32話 絶対にありえない。

 32話 絶対にありえない。


「テメェみたいなカスにも、積んできたものはあるだろ? せめて、最後くらい、派手に暴れてみせろ。最後の意地を見せるのであれば、特別に、罪だけではなく『絶望の数え方』も教えてやるよ」


 そう言いながら、センは、

 ゆっくりと、


 ――『雑』に武を構え、


「さあ、殴り掛かってこい。お前が、本当に、誇り高き王族だというのなら、最後に、ガッツの一つでも見せてみろ」


「……ぐぅうう!」


 クリミアは、そこで、覚悟を決めたのか、

 強く歯を食いしばり、


「私に対し……上からモノをいうな……偉そうなことを、ぐだぐだと……イラつく……心底……ムカつくんだよぉおおおお! 死ね、独善クズ野郎ぉおお!」


 そう叫びながら、センに殴り掛かる。


 その特攻を、

 じっくりと観察してから、

 センは、


「さっきは、『殴り返したかったから、殴られてやった』が……もう、その気はないから、二度と、殴られてはやらない。
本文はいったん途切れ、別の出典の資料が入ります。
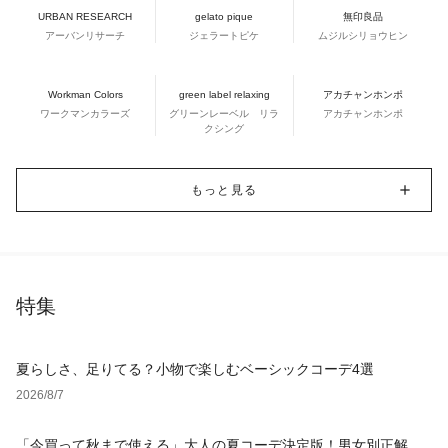
URBAN RESEARCH
gelato pique
無印良品
アーバンリサーチ
ジェラートピケ
ムジルシリョウヒン
Workman Colors
green label relaxing
アカチャンホンポ
ワークマンカラーズ
グリーンレーベル リラ
アカチャンホンポ
クシング
もっと見る
特集
夏らしさ、足りてる？小物で楽しむベーシックコーデ4選
2026/8/7
「今買って秋まで使える」大人の夏コーデ決定版！男女別正解ス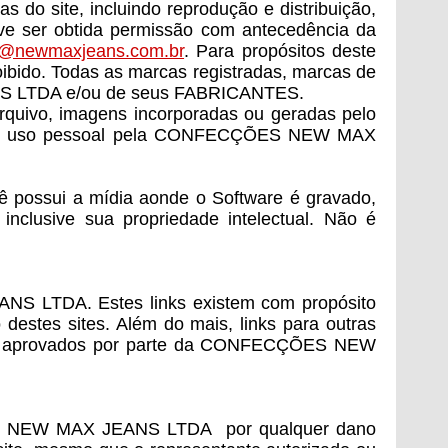
 do site, incluindo reprodução e distribuição,
eve ser obtida permissão com antecedência da
a@newmaxjeans.com.br
. Para propósitos deste
oibido. Todas as marcas registradas, marcas de
NS LTDA e/ou de seus FABRICANTES.
 arquivo, imagens incorporadas ou geradas pelo
ra seu uso pessoal pela CONFECÇÕES NEW MAX
possui a mídia aonde o Software é gravado,
lusive sua propriedade intelectual. Não é
NS LTDA. Estes links existem com propósito
tes sites. Além do mais, links para outras
 ou aprovados por parte da CONFECÇÕES NEW
CÇÕES NEW MAX JEANS LTDA por qualquer dano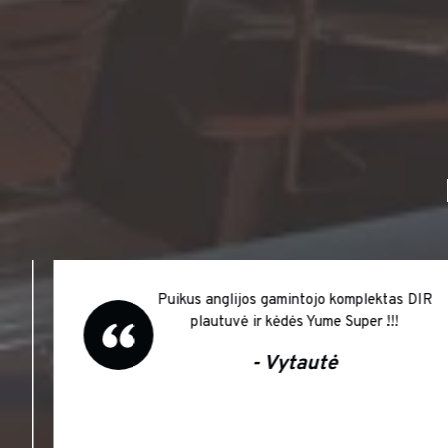
Puikus anglijos gamintojo komplektas DIR
plautuvė ir kėdės Yume Super !!!
- Vytautė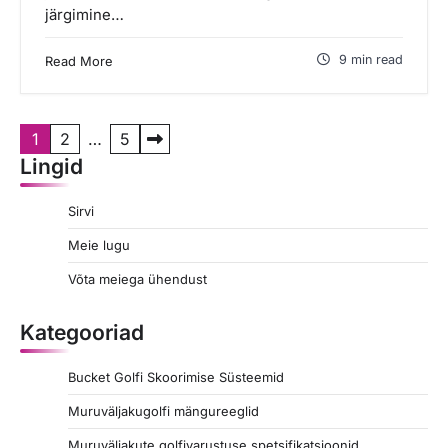
järgimine…
9 min read
Read More
P
1
2
…
5
Lingid
o
s
Sirvi
t
Meie lugu
s
Võta meiega ühendust
p
a
Kategooriad
g
Bucket Golfi Skoorimise Süsteemid
i
Muruväljakugolfi mängureeglid
n
Muruväljakute golfivarustuse spetsifikatsioonid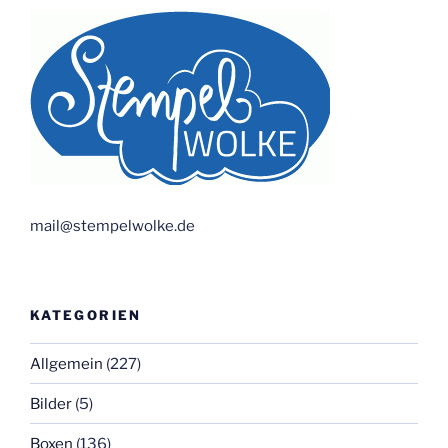
mail@stempelwolke.de
KATEGORIEN
Allgemein
(227)
Bilder
(5)
Boxen
(136)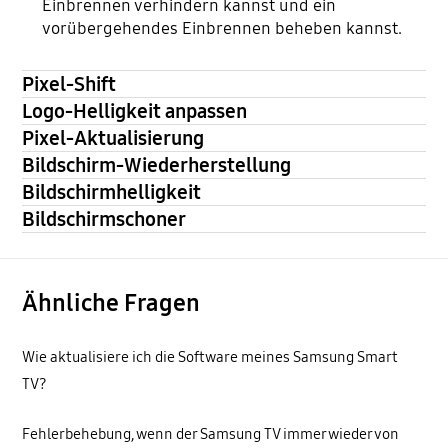
Einbrennen verhindern kannst und ein
vorübergehendes Einbrennen beheben kannst.
Pixel-Shift
Logo-Helligkeit anpassen
Pixel-Aktualisierung
Bildschirm-Wiederherstellung
Bildschirmhelligkeit
Bildschirmschoner
Ähnliche Fragen
Wie aktualisiere ich die Software meines Samsung Smart
TV?
Fehlerbehebung, wenn der Samsung TV immer wieder von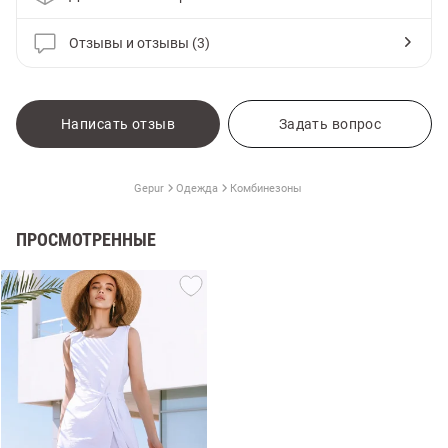
Отзывы и отзывы (3)
Написать отзыв
Задать вопрос
Gepur
Одежда
Комбинезоны
ПРОСМОТРЕННЫЕ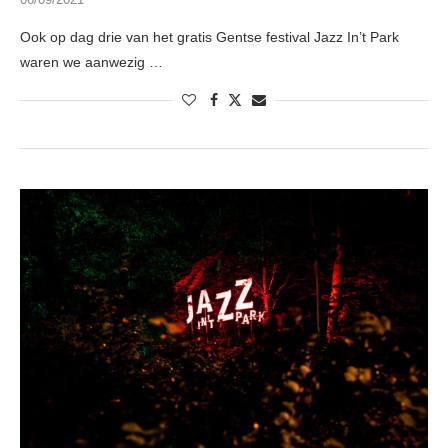
Ook op dag drie van het gratis Gentse festival Jazz In’t Park
waren we aanwezig …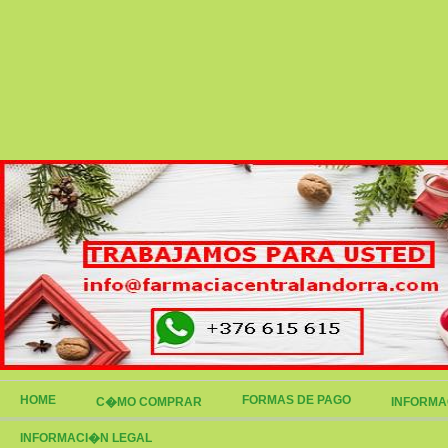
HOME
FORMAS DE PAGO
C�MO COMPRAR
INFORMA
INFORMACI�N LEGAL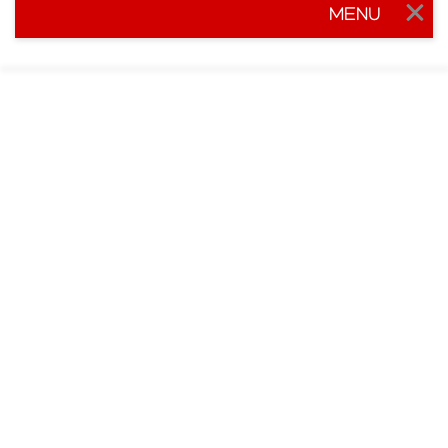
MENU
Togg
navig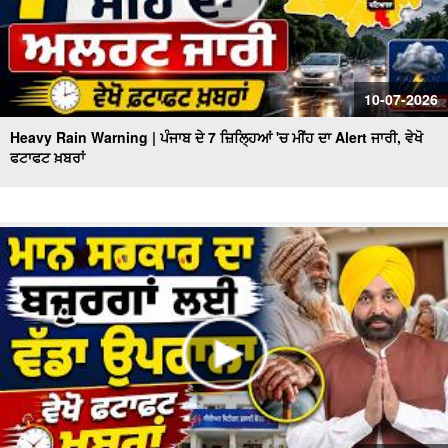
10-07-2026
Heavy Rain Warning | ਪੰਜਾਬ ਦੇ 7 ਜ਼ਿਲ੍ਹਿਆਂ 'ਚ ਮੀਂਹ ਦਾ Alert ਜਾਰੀ, ਵੇਖੋ
ਫਟਾਫਟ ਖ਼ਬਰਾਂ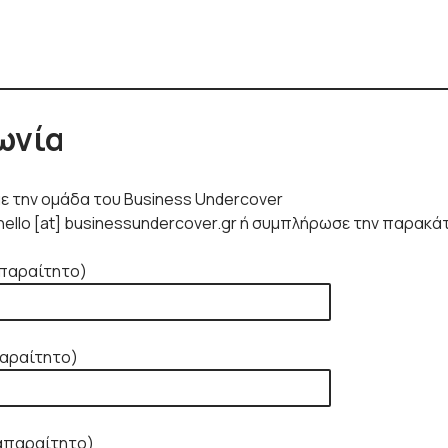
ωνία
ε την ομάδα του Business Undercover
hello [at] businessundercover.gr ή συμπλήρωσε την παρακ
απαραίτητο)
παραίτητο)
(απαραίτητο)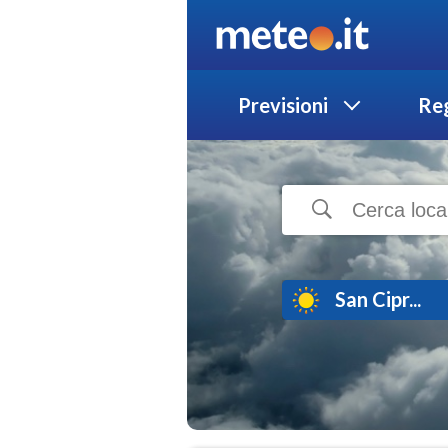
Previsioni
Reg
San Cipr...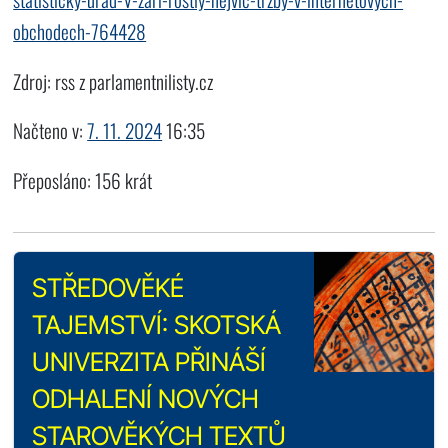
obchodech-764428
Zdroj: rss z parlamentnilisty.cz
Načteno v:
7. 11. 2024
16:35
Přeposláno: 156 krát
STŘEDOVĚKÉ
TAJEMSTVÍ: SKOTSKÁ
UNIVERZITA PŘINÁŠÍ
ODHALENÍ NOVÝCH
STAROVĚKÝCH TEXTŮ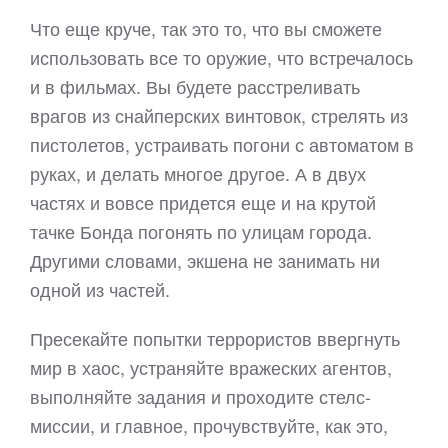
Что еще круче, так это то, что вы сможете
использовать все то оружие, что встречалось
и в фильмах. Вы будете расстреливать
врагов из снайперских винтовок, стрелять из
пистолетов, устраивать погони с автоматом в
руках, и делать многое другое. А в двух
частях и вовсе придется еще и на крутой
тачке Бонда погонять по улицам города.
Другими словами, экшена не занимать ни
одной из частей.
Пресекайте попытки террористов ввергнуть
мир в хаос, устраняйте вражеских агентов,
выполняйте задания и проходите стелс-
миссии, и главное, прочувствуйте, как это,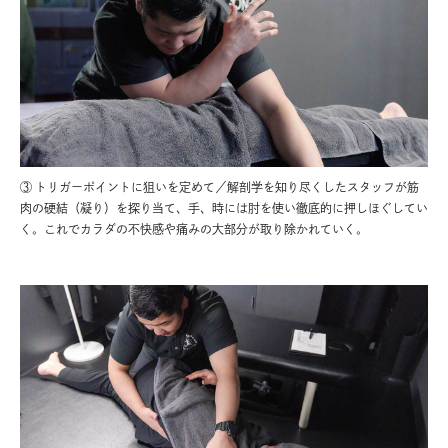
③ トリガーポイントに狙いを定めて／解剖学を知り尽くしたスタッフが筋
肉の硬結（凝り）を探り当て、手、時には肘を使い徹底的に押しほぐしてい
く。これでカラダの不快感や痛みの大部分が取り除かれていく。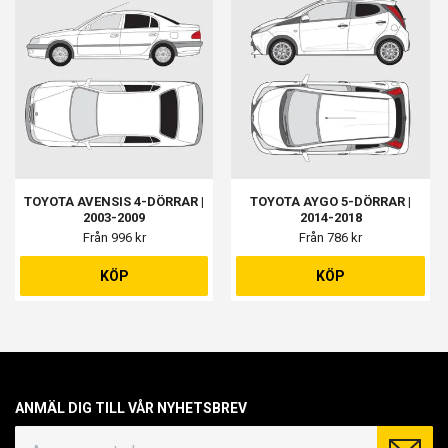
TOYOTA AVENSIS 4-DÖRRAR |
TOYOTA AYGO 5-DÖRRAR |
2003-2009
2014-2018
Från 996 kr
Från 786 kr
KÖP
KÖP
ANMÄL DIG TILL VÅR NYHETSBREV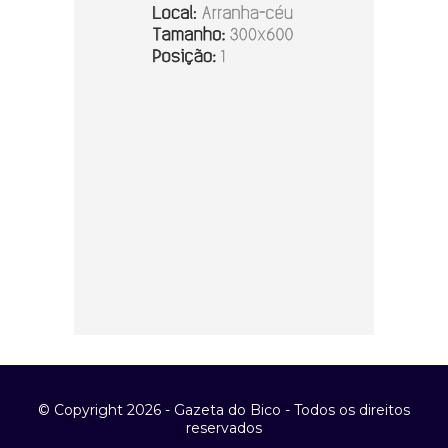
© Copyright 2026 - Gazeta do Bico - Todos os direitos
reservados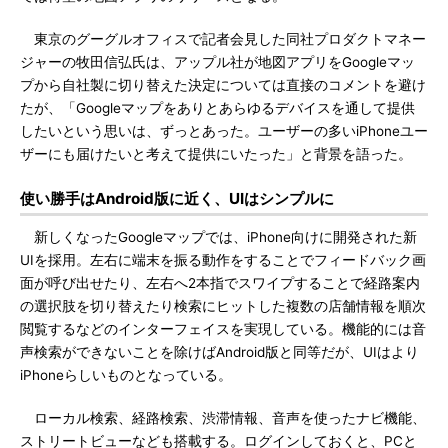
東京のグーグルオフィスで記者会見した同社プロダクトマネー
ジャーの牧田信弘氏は、アップル社が地図アプリをGoogleマッ
プから自社製に切り替えた決定については直接のコメントを避け
たが、「Googleマップをありとあらゆるデバイスを通して提供
したいという思いは、ずっとあった。ユーザーの多いiPhoneユー
ザーにも届けたいと考えて提供にいたった」と背景を語った。
使い勝手はAndroid版に近く、UIはシンプルに
新しくなったGoogleマップでは、iPhone向けに開発された新
UIを採用。左右に端末を振る動作をすることでフィードバック画
面が呼び出せたり、左右へ2本指でスワイプすることで経路案内
の選択肢を切り替えたり検索にヒットした複数の店舗情報を順次
閲覧するなどのインターフェイスを実現している。機能的には音
声検索ができないことを除けばAndroid版と同等だが、UIはより
iPhoneらしいものとなっている。
ローカル検索、経路検索、渋滞情報、音声を使ったナビ機能、
ストリートビューなども搭載する。ログインしておくと、PCと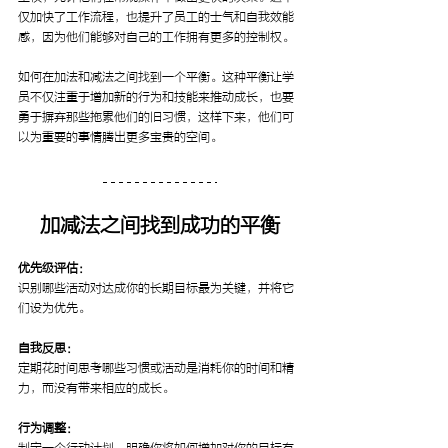
仅加快了工作流程，也提升了员工的士气和自我效能
感，因为他们能够对自己的工作拥有更多的控制权。
如何在加法和减法之间找到一个平衡。这种平衡让学
员不仅注重于增加新的行为和技能来推动成长，也要
勇于摒弃那些拖累他们的旧习惯，这样下来，他们可
以为重要的事情腾出更多宝贵的空间。
加减法之间找到成功的平衡
优先级评估：
识别哪些活动对达成你的长期目标最为关键，并将它
们设为优先。
自我反思：
定期花时间思考哪些习惯或活动是消耗你的时间和精
力，而没有带来相应的成长。
行为调整：
制定一个行动计划，明确你将如何增加对你的目标有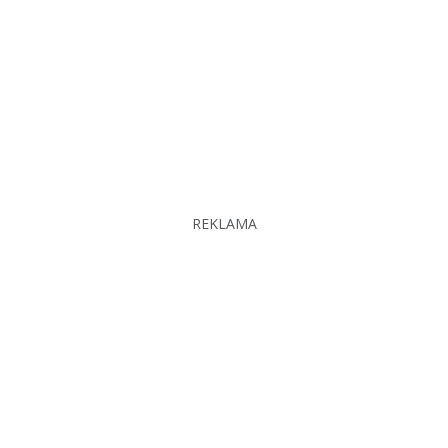
REKLAMA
お前の拳は、二度と、俺には届かない」


 そう言いながら、センは、クリミアの拳を、

 ギリギリ、紙一重のところで回避しながら、


「ほらほら、もっと、足を動かせよ、カカシじゃねぇんだから」


 そう言いながら、クリミアの足に、軽く、ローキックを入れる。

 本当に、触れる程度にしか蹴っていないので、ダメージは入っていない。


 かるくヨロメいたくらい。

 だから、当然、まだまだ戦える。


 クリミアは続けて、センに殴り掛かるが、

 しかし、当然のようによけられる。


「……く……うっ……」


 この『たった二回の攻防だけ』でも、

 『100%以上の解析度』で理解できた。


 たとえ、この先、一億回、一兆回と、殴り掛かり続けても、

 クリミアの拳が、センに届くことは、



 ――絶対にありえない。



「どんどん来いよ。……ほら、動け。たかが一回や二回よけられた程度で、手を休めるな」


 パンッ、パンッと、

 触れる程度の往復ビンタをする。


 その『虫でも払うかのようなビンタ』は、

 クリミアの怒りを、正確に刺激した。


 この極度に閉塞的な状況とも相まって、

 クリミアの怒りが一気に膨れ上がった。


「く、くぅう! がぁあああ!」


 クリミアは、

 怒りにまかせて、猛獣のように暴れる。


 その暴走は、ただのヤケクソではなく、

 クリミアが積んできた全てを詰め込んだ『命の爆発』だった。


 魔法も、体技も、アイテムも、

 全てを駆使して、

 クリミアは、センに襲い掛かる。


 しかし、

 その全てが、かわされ、いなされ、



「オーラの運用が雑。魔力の込め方が雑。雑、雑、雑、全部、雑」



 それは『指導的な発言』ではなかった。

 ただの文句。


 『お前はなっていない』

 『俺の前に立つに値しない』


 と、ただボヤいているだけ。


「ぐっ! うぅう! うぅううううっっ!!!」


 何も通じない。

 クリミアが積んできたものは、

 決してゼロではないのだけれど、

 センの前では、虚無と何も変わらなかった。


 高次の理解に届いたクリミアは、

 だから、武器を捨て、魔力とオーラを閉じた。


 苦々しい顔で、

 センの武に目を奪われながら、


(これが……『本物』の……強さか……)


 心の中で、そうつぶやきつつ、

 闇雲に、ただただ拳を繰り出し続ける。